Proprio alla vigilia di Spezia-Torino,Juric ha attaccato riguardo Pjaca:

"Sì, potrebbe essere disponibile. Non deve essere gestito in modo speciale, ma è normale che uno che si opera al ginocchio per due volte deve stare molto attento. Con Pjaca abbiamo sbagliato come società, abbiamo messo in campo un giocatore che non avrebbe dovuto giocato. Lo abbiamo pagato, è stato un errore: da un piccolo problema è diventato un problema molto più grande".

Pjaca aveva segnato da subentrato nelle gare contro Sassuolo e Lazio, per poi rimanere fermo: non avrebbe dovuto giocare la sfida contro i biancocelesti, sì segnando un goal nell'1-1 finale, ma uscendo nei minuti finali per iniziare un nuovo recupero.

Ottobre è stato un mese incandescente in chiave medica per il Torino, viste le dimissioni del dottor Minafra, l’arrivo del dottor Salvucci e la promozione a Responsabile Sanitario del club del dottor Mozzone.
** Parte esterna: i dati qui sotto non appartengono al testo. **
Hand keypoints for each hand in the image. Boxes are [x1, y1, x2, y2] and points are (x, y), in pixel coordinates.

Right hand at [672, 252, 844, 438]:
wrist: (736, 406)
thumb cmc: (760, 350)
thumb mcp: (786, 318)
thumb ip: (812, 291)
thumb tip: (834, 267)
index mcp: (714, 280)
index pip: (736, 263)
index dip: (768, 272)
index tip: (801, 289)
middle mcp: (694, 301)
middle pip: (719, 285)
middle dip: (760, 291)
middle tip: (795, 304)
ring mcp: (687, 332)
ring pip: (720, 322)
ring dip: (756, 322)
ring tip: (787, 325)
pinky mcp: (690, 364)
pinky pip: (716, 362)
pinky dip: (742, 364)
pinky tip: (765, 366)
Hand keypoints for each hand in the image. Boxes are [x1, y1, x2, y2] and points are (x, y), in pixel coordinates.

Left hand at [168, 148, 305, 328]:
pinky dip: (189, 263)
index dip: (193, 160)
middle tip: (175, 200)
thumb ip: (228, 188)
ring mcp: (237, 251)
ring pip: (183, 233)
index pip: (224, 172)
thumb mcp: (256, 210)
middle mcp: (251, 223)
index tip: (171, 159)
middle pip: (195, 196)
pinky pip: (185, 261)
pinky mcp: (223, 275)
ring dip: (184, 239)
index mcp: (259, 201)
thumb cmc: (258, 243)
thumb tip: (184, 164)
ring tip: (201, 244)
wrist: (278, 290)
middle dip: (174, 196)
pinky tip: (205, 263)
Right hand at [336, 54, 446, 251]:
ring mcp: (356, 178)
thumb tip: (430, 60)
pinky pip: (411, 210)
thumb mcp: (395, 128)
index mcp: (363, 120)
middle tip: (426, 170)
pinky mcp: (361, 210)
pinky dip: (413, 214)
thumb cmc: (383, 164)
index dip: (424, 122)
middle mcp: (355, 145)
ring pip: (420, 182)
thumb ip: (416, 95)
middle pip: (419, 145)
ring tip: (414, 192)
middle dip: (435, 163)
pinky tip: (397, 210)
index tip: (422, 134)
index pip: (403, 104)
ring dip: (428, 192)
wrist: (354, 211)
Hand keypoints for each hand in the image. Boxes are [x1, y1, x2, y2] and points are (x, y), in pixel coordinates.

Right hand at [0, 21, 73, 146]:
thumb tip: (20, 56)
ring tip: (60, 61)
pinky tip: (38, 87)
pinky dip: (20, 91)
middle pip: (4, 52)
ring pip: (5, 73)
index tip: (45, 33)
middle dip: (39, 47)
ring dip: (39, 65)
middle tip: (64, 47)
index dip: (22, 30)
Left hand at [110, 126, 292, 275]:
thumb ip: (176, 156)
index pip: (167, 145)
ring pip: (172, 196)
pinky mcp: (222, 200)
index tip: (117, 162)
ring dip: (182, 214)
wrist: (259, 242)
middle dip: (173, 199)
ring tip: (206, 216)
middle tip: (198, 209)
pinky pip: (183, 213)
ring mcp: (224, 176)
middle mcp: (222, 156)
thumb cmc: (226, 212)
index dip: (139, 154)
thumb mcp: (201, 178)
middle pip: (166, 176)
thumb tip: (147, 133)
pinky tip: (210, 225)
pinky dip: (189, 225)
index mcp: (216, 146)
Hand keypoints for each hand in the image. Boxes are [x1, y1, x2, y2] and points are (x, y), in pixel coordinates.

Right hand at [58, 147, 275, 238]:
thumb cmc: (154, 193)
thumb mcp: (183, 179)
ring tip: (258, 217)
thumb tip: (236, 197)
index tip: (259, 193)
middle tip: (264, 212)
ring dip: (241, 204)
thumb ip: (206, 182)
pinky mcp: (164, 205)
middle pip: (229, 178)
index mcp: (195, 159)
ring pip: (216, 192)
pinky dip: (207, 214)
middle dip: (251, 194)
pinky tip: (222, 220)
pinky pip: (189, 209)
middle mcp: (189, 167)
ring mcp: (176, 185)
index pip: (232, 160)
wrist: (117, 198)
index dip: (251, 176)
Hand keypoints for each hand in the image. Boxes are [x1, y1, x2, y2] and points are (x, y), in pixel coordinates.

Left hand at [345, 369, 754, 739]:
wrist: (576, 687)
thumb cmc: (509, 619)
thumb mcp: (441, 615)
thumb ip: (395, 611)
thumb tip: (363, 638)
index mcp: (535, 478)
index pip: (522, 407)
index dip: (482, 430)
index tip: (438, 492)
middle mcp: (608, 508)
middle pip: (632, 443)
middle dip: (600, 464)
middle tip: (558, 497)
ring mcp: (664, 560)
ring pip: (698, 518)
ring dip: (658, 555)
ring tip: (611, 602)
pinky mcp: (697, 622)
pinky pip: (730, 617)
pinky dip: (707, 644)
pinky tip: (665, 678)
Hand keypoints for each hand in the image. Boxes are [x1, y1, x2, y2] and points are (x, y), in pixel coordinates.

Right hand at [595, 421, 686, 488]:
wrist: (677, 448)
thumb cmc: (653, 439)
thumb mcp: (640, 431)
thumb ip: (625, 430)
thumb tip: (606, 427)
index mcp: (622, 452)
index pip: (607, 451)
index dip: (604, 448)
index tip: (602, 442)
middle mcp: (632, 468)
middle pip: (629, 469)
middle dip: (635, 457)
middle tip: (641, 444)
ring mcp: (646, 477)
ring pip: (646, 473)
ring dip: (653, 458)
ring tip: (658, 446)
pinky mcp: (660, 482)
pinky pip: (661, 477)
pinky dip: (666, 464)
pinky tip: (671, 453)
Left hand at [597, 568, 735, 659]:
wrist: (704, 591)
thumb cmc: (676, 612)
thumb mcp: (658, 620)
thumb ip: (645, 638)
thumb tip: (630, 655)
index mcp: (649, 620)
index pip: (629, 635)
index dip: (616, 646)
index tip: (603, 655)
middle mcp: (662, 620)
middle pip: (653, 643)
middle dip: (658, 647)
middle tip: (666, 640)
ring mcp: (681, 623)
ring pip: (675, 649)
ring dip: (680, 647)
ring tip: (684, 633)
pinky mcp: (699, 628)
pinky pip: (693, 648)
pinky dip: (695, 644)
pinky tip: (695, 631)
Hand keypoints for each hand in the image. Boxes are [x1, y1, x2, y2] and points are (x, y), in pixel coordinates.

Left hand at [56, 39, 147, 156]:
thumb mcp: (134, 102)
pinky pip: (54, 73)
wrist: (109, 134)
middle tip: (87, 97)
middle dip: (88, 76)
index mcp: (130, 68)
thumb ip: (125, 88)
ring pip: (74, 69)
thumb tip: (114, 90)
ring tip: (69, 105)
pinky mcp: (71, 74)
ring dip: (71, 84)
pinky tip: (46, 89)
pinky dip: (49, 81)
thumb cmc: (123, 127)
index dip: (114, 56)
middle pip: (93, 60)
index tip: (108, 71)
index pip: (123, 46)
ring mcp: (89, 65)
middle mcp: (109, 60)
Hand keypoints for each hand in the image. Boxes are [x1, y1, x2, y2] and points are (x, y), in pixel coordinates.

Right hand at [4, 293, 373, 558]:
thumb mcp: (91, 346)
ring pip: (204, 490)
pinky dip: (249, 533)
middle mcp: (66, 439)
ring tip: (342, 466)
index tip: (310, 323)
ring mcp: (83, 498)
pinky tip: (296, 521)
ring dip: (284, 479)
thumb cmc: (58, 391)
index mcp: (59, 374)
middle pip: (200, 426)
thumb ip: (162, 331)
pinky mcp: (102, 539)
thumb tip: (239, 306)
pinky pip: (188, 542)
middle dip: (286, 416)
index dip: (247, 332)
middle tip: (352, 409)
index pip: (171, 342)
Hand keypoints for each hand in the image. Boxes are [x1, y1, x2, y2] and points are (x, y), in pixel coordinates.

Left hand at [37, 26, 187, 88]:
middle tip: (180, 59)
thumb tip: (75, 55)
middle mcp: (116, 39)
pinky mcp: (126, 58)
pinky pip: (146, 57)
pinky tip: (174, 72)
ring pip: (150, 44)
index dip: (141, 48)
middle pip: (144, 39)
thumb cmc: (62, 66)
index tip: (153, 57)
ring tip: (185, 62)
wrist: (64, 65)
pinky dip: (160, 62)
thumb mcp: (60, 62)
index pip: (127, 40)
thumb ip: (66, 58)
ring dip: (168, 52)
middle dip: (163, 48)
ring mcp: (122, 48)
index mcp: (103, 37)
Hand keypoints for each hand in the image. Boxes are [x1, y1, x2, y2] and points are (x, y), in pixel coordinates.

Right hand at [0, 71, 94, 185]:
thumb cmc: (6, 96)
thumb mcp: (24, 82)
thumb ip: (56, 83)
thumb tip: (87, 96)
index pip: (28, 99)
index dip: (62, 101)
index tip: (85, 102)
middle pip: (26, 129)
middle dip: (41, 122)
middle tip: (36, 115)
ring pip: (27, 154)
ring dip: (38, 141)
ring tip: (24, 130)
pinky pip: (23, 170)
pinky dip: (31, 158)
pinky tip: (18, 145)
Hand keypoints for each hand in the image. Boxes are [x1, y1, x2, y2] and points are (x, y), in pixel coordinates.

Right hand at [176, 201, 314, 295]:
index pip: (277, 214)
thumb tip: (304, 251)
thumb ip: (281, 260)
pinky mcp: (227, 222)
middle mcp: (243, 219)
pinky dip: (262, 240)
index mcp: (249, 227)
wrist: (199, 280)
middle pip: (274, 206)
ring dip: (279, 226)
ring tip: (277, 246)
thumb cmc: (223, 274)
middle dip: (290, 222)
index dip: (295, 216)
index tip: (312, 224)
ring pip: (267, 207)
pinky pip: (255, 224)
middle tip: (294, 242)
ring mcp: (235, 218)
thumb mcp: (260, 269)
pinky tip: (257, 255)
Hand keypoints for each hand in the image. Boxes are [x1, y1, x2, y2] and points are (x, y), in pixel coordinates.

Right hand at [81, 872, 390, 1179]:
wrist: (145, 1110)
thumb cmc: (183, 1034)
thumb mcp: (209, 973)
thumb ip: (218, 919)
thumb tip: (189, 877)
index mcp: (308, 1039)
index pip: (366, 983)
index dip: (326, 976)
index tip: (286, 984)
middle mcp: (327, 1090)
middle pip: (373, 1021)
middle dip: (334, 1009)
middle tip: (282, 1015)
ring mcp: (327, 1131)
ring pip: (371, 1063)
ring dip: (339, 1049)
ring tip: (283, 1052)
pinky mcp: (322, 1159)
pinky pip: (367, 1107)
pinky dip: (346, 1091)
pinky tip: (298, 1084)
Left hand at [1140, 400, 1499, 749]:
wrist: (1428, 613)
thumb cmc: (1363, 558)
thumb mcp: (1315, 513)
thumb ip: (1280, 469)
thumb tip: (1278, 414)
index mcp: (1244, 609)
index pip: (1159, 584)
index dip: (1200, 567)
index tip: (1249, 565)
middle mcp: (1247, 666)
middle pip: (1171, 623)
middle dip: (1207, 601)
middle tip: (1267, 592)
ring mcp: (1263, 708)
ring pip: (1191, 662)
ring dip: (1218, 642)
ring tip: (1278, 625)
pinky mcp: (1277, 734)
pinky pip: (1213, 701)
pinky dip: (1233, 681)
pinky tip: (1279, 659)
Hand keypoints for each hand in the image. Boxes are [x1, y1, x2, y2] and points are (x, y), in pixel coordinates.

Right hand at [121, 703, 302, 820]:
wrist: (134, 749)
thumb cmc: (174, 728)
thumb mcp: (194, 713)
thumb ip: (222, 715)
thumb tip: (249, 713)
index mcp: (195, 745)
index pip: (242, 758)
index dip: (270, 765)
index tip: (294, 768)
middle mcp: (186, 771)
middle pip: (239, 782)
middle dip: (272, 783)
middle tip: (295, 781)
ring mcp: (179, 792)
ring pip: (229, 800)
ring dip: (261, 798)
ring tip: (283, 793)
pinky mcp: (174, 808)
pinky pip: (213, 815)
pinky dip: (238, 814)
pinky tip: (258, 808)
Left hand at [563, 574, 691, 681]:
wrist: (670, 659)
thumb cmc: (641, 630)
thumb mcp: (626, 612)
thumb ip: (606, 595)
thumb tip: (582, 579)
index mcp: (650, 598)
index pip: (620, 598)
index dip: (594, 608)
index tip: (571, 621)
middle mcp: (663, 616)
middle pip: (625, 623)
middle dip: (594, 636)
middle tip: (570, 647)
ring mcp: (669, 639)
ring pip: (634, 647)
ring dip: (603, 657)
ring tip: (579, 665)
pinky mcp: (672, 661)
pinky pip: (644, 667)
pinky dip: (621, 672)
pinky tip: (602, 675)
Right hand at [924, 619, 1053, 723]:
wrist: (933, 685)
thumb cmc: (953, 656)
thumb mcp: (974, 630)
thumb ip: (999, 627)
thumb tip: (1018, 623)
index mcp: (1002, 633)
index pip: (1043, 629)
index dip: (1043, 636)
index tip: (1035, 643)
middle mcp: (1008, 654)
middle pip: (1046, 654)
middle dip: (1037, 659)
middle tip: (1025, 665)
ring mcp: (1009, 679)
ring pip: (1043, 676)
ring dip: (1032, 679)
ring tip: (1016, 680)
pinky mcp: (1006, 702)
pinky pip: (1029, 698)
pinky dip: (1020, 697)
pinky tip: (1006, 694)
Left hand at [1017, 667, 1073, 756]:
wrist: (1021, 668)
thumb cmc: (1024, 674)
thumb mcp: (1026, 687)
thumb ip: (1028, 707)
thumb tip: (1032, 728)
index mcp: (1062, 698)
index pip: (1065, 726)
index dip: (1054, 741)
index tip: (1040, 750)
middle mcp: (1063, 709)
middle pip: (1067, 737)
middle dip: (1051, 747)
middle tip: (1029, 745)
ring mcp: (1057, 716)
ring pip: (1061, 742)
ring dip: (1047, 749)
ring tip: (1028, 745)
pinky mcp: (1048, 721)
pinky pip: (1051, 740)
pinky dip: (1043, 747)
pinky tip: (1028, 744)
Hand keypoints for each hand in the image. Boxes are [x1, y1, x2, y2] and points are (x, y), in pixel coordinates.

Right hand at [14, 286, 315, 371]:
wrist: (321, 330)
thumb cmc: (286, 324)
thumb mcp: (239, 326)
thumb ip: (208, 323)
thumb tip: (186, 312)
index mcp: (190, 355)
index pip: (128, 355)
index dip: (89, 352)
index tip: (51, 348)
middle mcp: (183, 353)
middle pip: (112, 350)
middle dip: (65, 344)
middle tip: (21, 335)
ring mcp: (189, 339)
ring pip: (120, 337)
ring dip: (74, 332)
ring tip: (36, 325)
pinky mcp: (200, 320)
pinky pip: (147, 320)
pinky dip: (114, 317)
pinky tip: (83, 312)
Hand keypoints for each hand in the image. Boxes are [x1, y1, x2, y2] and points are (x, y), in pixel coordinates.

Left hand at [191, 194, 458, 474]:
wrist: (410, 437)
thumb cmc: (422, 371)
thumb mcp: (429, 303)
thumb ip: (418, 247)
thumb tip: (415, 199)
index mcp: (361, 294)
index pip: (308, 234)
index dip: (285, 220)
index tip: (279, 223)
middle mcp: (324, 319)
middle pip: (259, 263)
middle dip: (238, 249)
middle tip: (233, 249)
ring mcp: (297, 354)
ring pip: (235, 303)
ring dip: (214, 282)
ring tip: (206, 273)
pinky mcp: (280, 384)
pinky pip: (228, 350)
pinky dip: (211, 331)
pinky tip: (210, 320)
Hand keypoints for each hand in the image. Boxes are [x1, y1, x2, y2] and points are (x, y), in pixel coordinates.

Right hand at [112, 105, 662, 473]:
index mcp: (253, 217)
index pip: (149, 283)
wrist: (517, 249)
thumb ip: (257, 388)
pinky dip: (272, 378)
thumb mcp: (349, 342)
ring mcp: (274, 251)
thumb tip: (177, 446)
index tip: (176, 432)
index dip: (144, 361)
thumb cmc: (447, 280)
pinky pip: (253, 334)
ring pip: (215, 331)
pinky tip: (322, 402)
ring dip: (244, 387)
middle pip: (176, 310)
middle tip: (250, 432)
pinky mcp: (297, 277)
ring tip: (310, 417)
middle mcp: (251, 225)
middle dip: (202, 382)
Juric si era infatti lamentato della gestione infortunati, causando un ribaltone in seno alla società:

"Noi analizziamo le partite ma dietro ci sono tante cose. Perché un giocatore non recupera? Poi arrivano le partite e i giocatori mancano. Dal mio punto di vista dobbiamo migliorare assolutamente questa gestione, non è una gestione all’altezza ma secondo me nemmeno vicina a una cosa normale.

Bisogna vedere le cose positive ma anche quelle negative. Quando l’allenatore sbaglia giustamente è criticato, quando il direttore sportivo sbaglia giustamente è criticato, ma dobbiamo alzare il livello in tutte le cose, questa è la mia idea".

Ora, dentro contro lo Spezia, oltre un mese dopo l'ultima gara, per poter provare a essere al meglio dopo la sosta delle Nazionali.